Perempuan yang kamu panggil ibu itu memelukmu lalu mengusap lembut rambutmu sambil berkata,“Memang anak ibu selalu jago.”
“Ibu, mau Aksa bawakan apa dari Yogja? Biar nanti Aksa carikan,” tanyamu.
“Bawakan ibu miniatur apa saja yang menjadi khas Yogya.”
“Kenapa miniatur, bu? Kan enggak bisa dipakai apalagi dimakan,” ucapmu penasaran. Perempuan itu tertawa kecil. “Tidak apa-apa. Ibu senang mengoleksi miniatur.”
“Kalau begitu, Aksa akan sering-sering memenangkan kompetisi biar bisa membawakan ibu miniatur dari seluruh Indonesia bahkan dunia,” ujarmu sambil membentangkan tangan untuk menggambarkan betapa luasnya dunia.
Perempuan itu hanya tersenyum lalu mengambil piala yang sedari tadi dipegang olehmu. Ia masuk ke dalam dan meletakkan piala itu di antara deretan pialamu yang lainnya. Perempuan itu tersenyum bangga seakan ia yang telah memenangkan itu. Setiap hari perempuan itu selalu meluangkan waktunya untuk membersihkan piala-piala itu. Ia tidak membiarkan setitik debu pun menempel pada piala-piala itu. Sembari membersihkan, senyum tak pernah lepas dari wajahnya. Barangkali, inilah alasan kamu selalu semangat memenangkan kompetisi. Kamu ingin terus melihat senyum di wajah perempuan itu.
Hari itu, kamu kembali dari Yogyakarta. Kamu membawa tas yang berisi setumpuk baju kotor. Kamu meletakkan tas itu begitu saja lalu berlari kecil. Kamu mencari ke kamar lalu ke dapur. Benar saja. Kamu melihat sosok perempuan sedang mencuci piring. Kamu memeluknya dari belakang lalu mengeluarkan benda yang sedari tadi kamu sembunyikan di belakang punggungmu.
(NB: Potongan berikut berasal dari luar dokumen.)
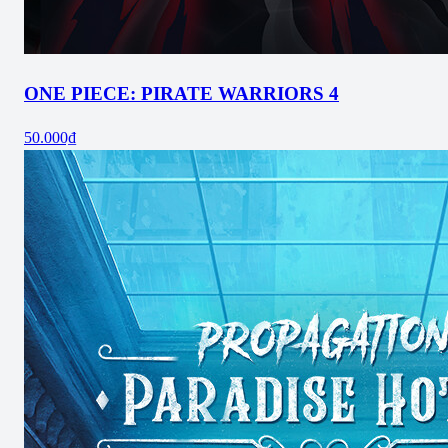
ONE PIECE: PIRATE WARRIORS 4
50.000₫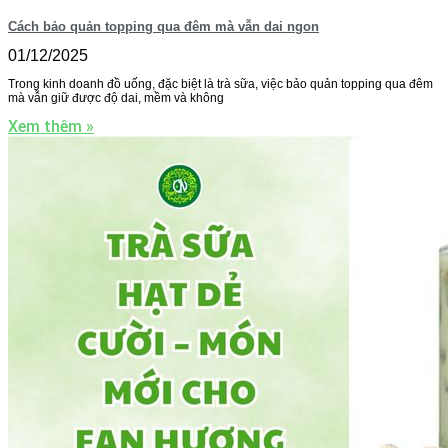
Cách bảo quản topping qua đêm mà vẫn dai ngon
01/12/2025
Trong kinh doanh đồ uống, đặc biệt là trà sữa, việc bảo quản topping qua đêm
mà vẫn giữ được độ dai, mềm và không
Xem thêm »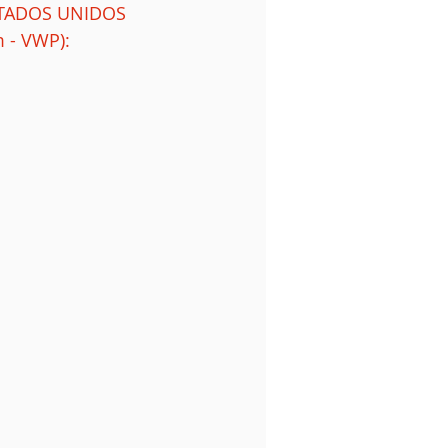
STADOS UNIDOS 
 - VWP):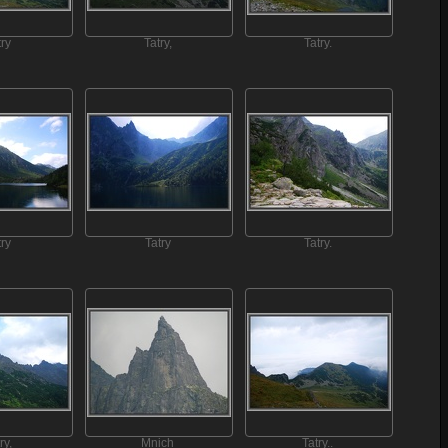
try
Tatry,
Tatry.
try
Tatry
Tatry.
ry,
Mnich
Tatry..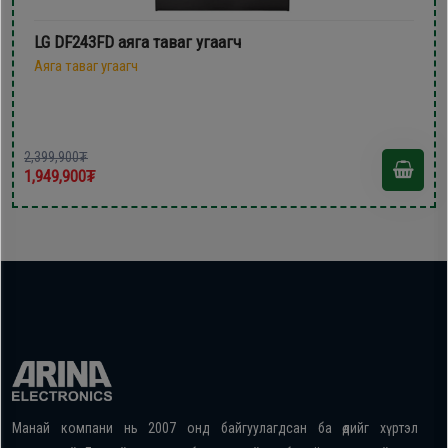
LG DF243FD аяга таваг угаагч
Аяга таваг угаагч
2,399,900₮
1,949,900₮
Манай компани нь 2007 онд байгуулагдсан ба өдийг хүртэл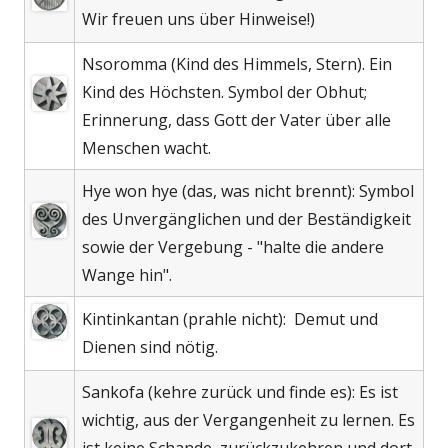
Wir freuen uns über Hinweise!)
Nsoromma (Kind des Himmels, Stern). Ein
Kind des Höchsten. Symbol der Obhut;
Erinnerung, dass Gott der Vater über alle
Menschen wacht.
Hye won hye (das, was nicht brennt): Symbol
des Unvergänglichen und der Beständigkeit
sowie der Vergebung - "halte die andere
Wange hin".
Kintinkantan (prahle nicht): Demut und
Dienen sind nötig.
Sankofa (kehre zurück und finde es): Es ist
wichtig, aus der Vergangenheit zu lernen. Es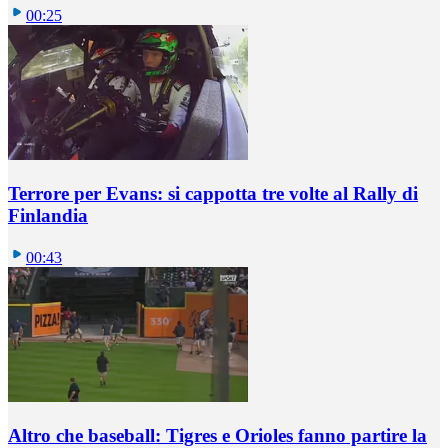
00:25
Terrore per Evans: si cappotta tre volte al Rally di
Finlandia
00:43
Altro che baseball: Tigres e Orioles fanno partire la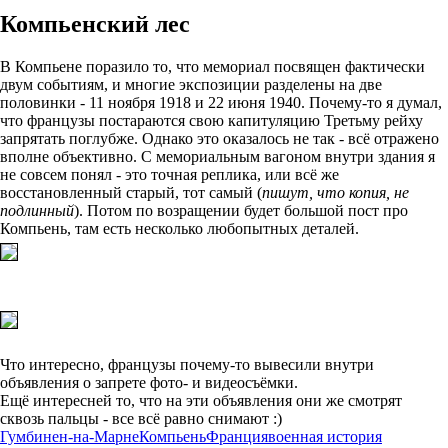
Компьенский лес
В Компьене поразило то, что мемориал посвящен фактически
двум событиям, и многие экспозиции разделены на две
половинки - 11 ноября 1918 и 22 июня 1940. Почему-то я думал,
что французы постараются свою капитуляцию Третьму рейху
запрятать поглубже. Однако это оказалось не так - всё отражено
вполне объективно. С мемориальным вагоном внутри здания я
не совсем понял - это точная реплика, или всё же
восстановленный старый, тот самый (
пишут, что копия, не
подлинный
). Потом по возращении будет большой пост про
Компьень, там есть несколько любопытных деталей.
Что интересно, французы почему-то вывесили внутри
объявления о запрете фото- и видеосъёмки.
Ещё интересней то, что на эти объявления они же смотрят
сквозь пальцы - все всё равно снимают :)
Гумбинен-на-Марне
Компьень
Франция
военная история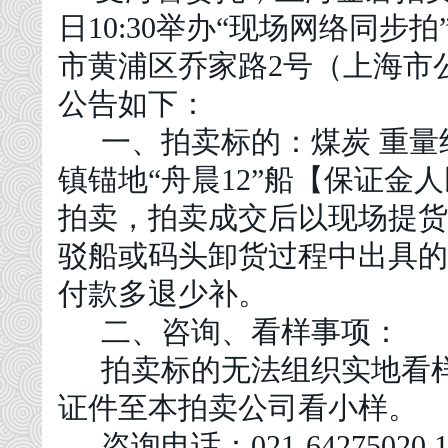
日
1
0
:30举办“现场网络同步
市黄浦区乔家路
2号（上海市
公告如下：
一、拍卖标的：煤炭
重量
镇锚地
“舟晨12”船【保证金
拍卖，拍卖成交后以现场提货
驳船或码头卸货过程中出具的
付款多退少补
。
二、咨询、看样事项：
拍卖
标的无法组织实地看
证件
至本
拍卖公司看小样。
咨询电话：
021-64275020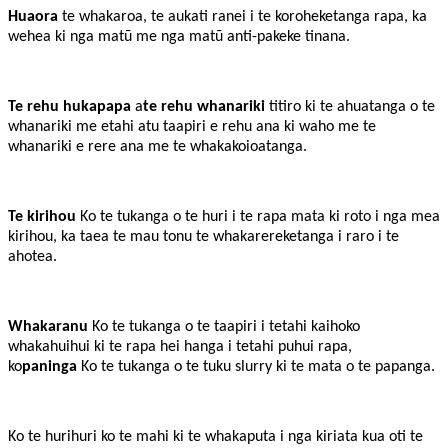
Huaora
te whakaroa, te aukati ranei i te koroheketanga rapa, ka
wehea ki nga matū me nga matū anti-pakeke tinana.
Te rehu hukapapa
a
te rehu whanariki
titiro ki te ahuatanga o te
whanariki me etahi atu taapiri e rehu ana ki waho me te
whanariki e rere ana me te whakakoioatanga.
Te kirihou
Ko te tukanga o te huri i te rapa mata ki roto i nga mea
kirihou, ka taea te mau tonu te whakarereketanga i raro i te
ahotea.
Whakaranu
Ko te tukanga o te taapiri i tetahi kaihoko
whakahuihui ki te rapa hei hanga i tetahi puhui rapa,
ko
paninga
Ko te tukanga o te tuku slurry ki te mata o te papanga.
Ko te hurihuri ko te mahi ki te whakaputa i nga kiriata kua oti te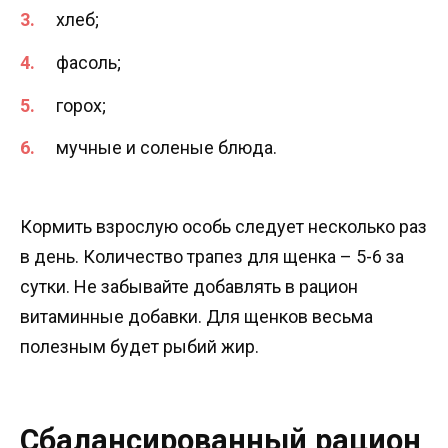
хлеб;
фасоль;
горох;
мучные и соленые блюда.
Кормить взрослую особь следует несколько раз
в день. Количество трапез для щенка – 5-6 за
сутки. Не забывайте добавлять в рацион
витаминные добавки. Для щенков весьма
полезным будет рыбий жир.
Сбалансированный рацион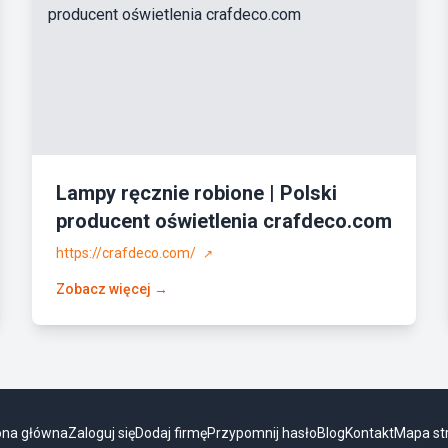
Lampy ręcznie robione | Polski
producent oświetlenia crafdeco.com
https://crafdeco.com/
↗
Zobacz więcej →
ona główna
Zaloguj się
Dodaj firmę
Przypomnij hasło
Blog
Kontakt
Mapa st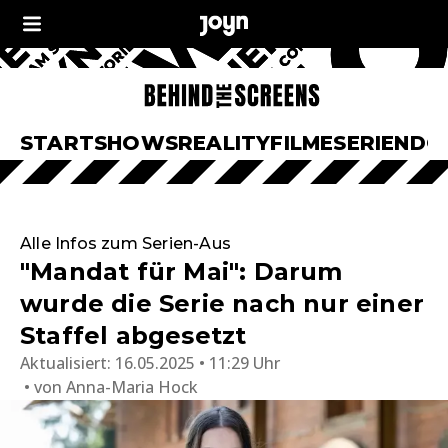
START
SHOWS
REALITY
FILME
SERIEN
DO
Alle Infos zum Serien-Aus
"Mandat für Mai": Darum
wurde die Serie nach nur einer
Staffel abgesetzt
Aktualisiert:
16.05.2025 • 11:29 Uhr
von
Anna-Maria Hock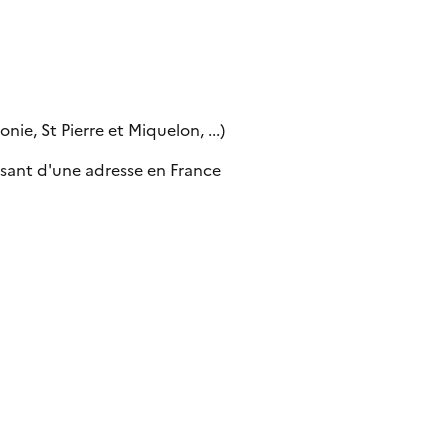
ie, St Pierre et Miquelon, ...)
sant d'une adresse en France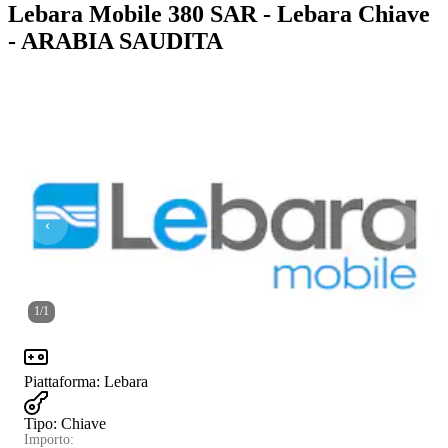
Lebara Mobile 380 SAR - Lebara Chiave
- ARABIA SAUDITA
1
/
1
Piattaforma
:
Lebara
Tipo
:
Chiave
Importo: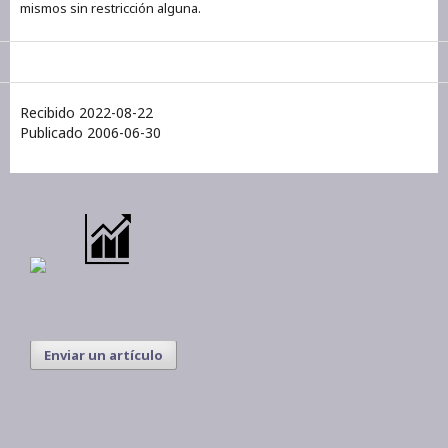
mismos sin restricción alguna.
Recibido 2022-08-22
Publicado 2006-06-30
Enviar un artículo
“Ibu, Aksa membawa dua buah miniatur,” kamu menyerahkan sebuah miniatur Tugu Yogyakarta yang berwarna putih dan piala yang diatasnya terdapat satu bintang. Piala itu tidak berwarna atau transparan.
Perempuan itu tersenyum lebar sekali. Sepanjang perjalanan, kamu sudah membayangkan akan seberapa lebar lengkungan di wajah perempuan itu. Begitu melihatnya langsung, rasa senang pada dirimu langsung berlipat ganda.
Kamu membantu perempuan itu mencuci piring. Sembari membilas piring, kamu berkata, “Ibu, kenapa ibu senang mengoleksi miniatur?”
Perempuan itu terdiam sejenak, lalu berkata, “Biar Aksa punya alasan untuk ikut kompetisi.”
“Itu kan untuk Aksa sendiri. Lagian alasan Aksa ikut kompetisi kan karena Aksa suka dan juga ibu. Kalau, untuk ibu sendiri?”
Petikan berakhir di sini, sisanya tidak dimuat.